Text excerpt Start Marker
Deutsche Gesellschaft für Neurochirurgie. Polnische Gesellschaft für Neurochirurgen. 62. Jahrestagung der Deutschen Gesellschaft für Neurochirurgie (DGNC), Joint Meeting mit der Polnischen Gesellschaft für Neurochirurgen (PNCH). Hamburg, 07.-11.05.2011. Düsseldorf: German Medical Science GMS Publishing House; 2011. DocP 036

DOI: 10.3205/11dgnc257, URN: urn:nbn:de:0183-11dgnc2578

Published: April 28, 2011

© 2011 Becker et al.
This is an Open Access article distributed under the terms of the Creative Commons Attribution License (http://creativecommons.org/licenses/by-nc-nd/3.0/deed.en). You are free: to Share – to copy, distribute and transmit the work, provided the original author and source are credited.


Outline

Text

Objective: In pediatrics, ultrasound allows for sufficient visualization of intracerebral hemorrhage (ICH). Due to the cranium, in adulthood ultrasound images contain multiple artefacts so that the diagnosis of ICH is hindered. This is based on scattering and attentuation of the ultrasound. However, considering these artefacts, intracerebral structures can be detected as long as there is a sufficient acoustic window. We evaluated the cranium, the echogenic properties of subcortical brain parenchyma and a previously diagnosed ICH in a series of 5 patients with multifractal analysis. Based on the concept by Mandelbrot, multifractals describe images with non-linear structures containing density turnovers.
Text excerpt End Marker
Dataset Start Marker
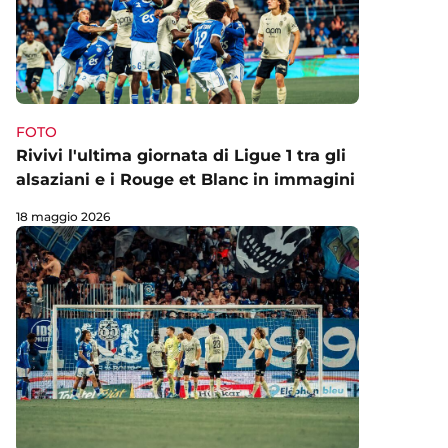
FOTO
Rivivi l'ultima giornata di Ligue 1 tra gli
alsaziani e i Rouge et Blanc in immagini
18 maggio 2026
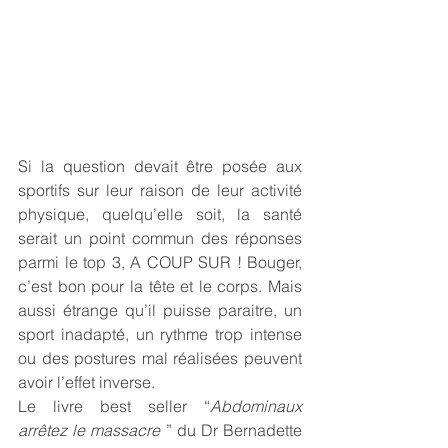
Si la question devait être posée aux 
sportifs sur leur raison de leur activité 
physique, quelqu’elle soit, la santé 
serait un point commun des réponses 
parmi le top 3, A COUP SUR ! Bouger, 
c’est bon pour la tête et le corps. Mais 
aussi étrange qu’il puisse paraitre, un 
sport inadapté, un rythme trop intense 
ou des postures mal réalisées peuvent 
avoir l’effet inverse.
Le livre best seller “
Abdominaux 
arrêtez le massacre
 ” du Dr Bernadette 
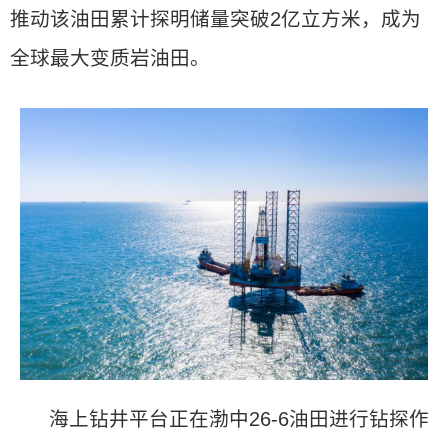
推动该油田累计探明储量突破2亿立方米，成为
全球最大变质岩油田。
海上钻井平台正在渤中26-6油田进行钻探作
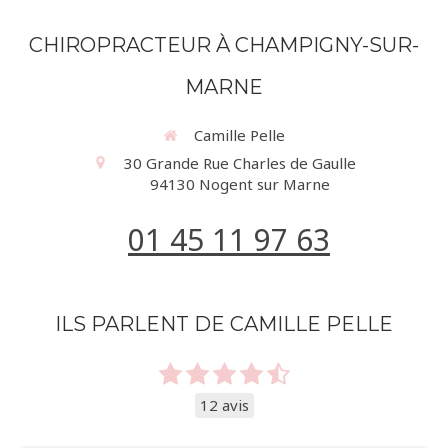
CHIROPRACTEUR À CHAMPIGNY-SUR-
MARNE
Camille Pelle
30 Grande Rue Charles de Gaulle
94130
Nogent sur Marne
01 45 11 97 63
ILS PARLENT DE CAMILLE PELLE
12 avis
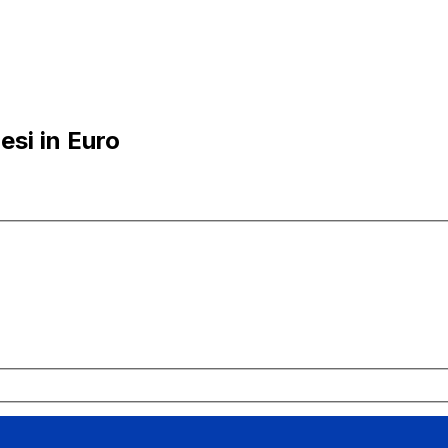
si in Euro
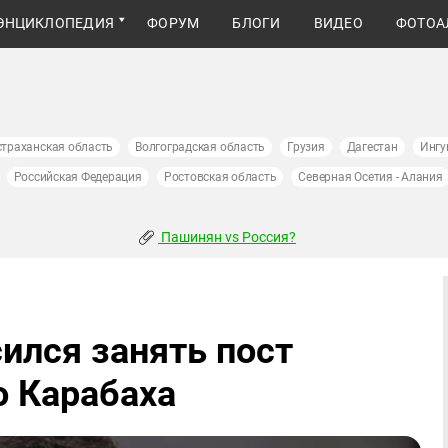
ЭНЦИКЛОПЕДИЯ
ФОРУМ
БЛОГИ
ВИДЕО
ФОТОА
страханская область
Волгоградская область
Грузия
Дагестан
Ингу
Российская Федерация
Ростовская область
Северная Осетия - Алания
Пашинян vs Россия?
ился занять пост
о Карабаха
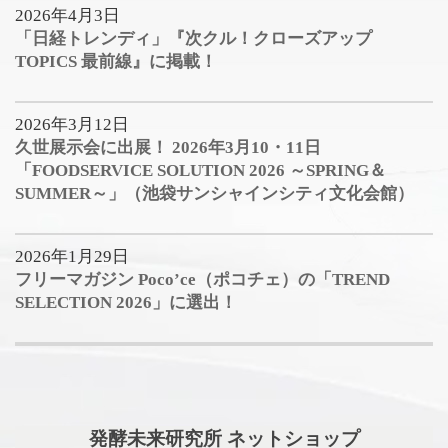
2026年4月3日
「日経トレンディ」『次クル！クローズアップ
TOPICS 最前線』に掲載！
2026年3月12日
久世展示会に出展！ 2026年3月10・11日
「FOODSERVICE SOLUTION 2026 ～SPRING＆
SUMMER～」（池袋サンシャインシティ文化会館）
2026年1月29日
フリーマガジン Poco’ce（ポコチェ）の「TREND
SELECTION 2026」に選出！
発酵未来研究所 ネットショップ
Dataset End Marker
▶ Exercises to complete
[A] In the ultrasound abstract, how many patients were in the series analyzed with multifractal analysis?
[B] Continue the ultrasound abstract from its last sentence.

▶ Answers by item number
[A] Five patients.

[B]
Methods: Five patients with ICH were evaluated with tissue harmonic imaging of a Siemens SonoLine Elegra, equipped with a 2.5 MHz multiarray probe. The mechanical index was 1.2 and the total gain was adapted until adequate visualization of the intracerebral structures was achieved. After depicting the landmarks mesencephalon, thalamus, third ventrical, opposite lateral ventricle and the contralateral cranium, the ICH, which was previously detected in cranial computed tomography, was also displayed and saved as DICOM. The digital RGB images were subsequently converted into 8-bit grayscale images and normalized according to the histogram. A 30x30 pixel region of interest (ROI) was placed in each of the following: brain parenchyma, ICH and contralateral cranium. The f(α)-spectrum was displayed with multifractal analysis, whereby α(q) with highly positive q-values corresponds to regions with high densitiy and α(q) with highly negative q-values corresponds to regions with low density. To determine the density, ∆α = αmax - αmin was calculated. The t-test was used for comparison of the mean-values.

Results: Mean ∆α was 1.25 (SD 0.15) for ROIs in ICH, 1.67 (0.12) for parenchyma and 1.41 (0.18) for the contralateral cranium. This was statistically significant for ICH/parenchyma (p < 0.001) and cranium/ICH (p < 0.001).

Conclusions: Multifractal analysis of ultrasound data contributes to the differentiation between brain parenchyma and ICH. This can be used as a bedside examination. The hypothesis needs to be strengthened with a larger patient collective to prove that ultrasound is a reliable tool in the primary diagnostics and follow-up for patients with ICH.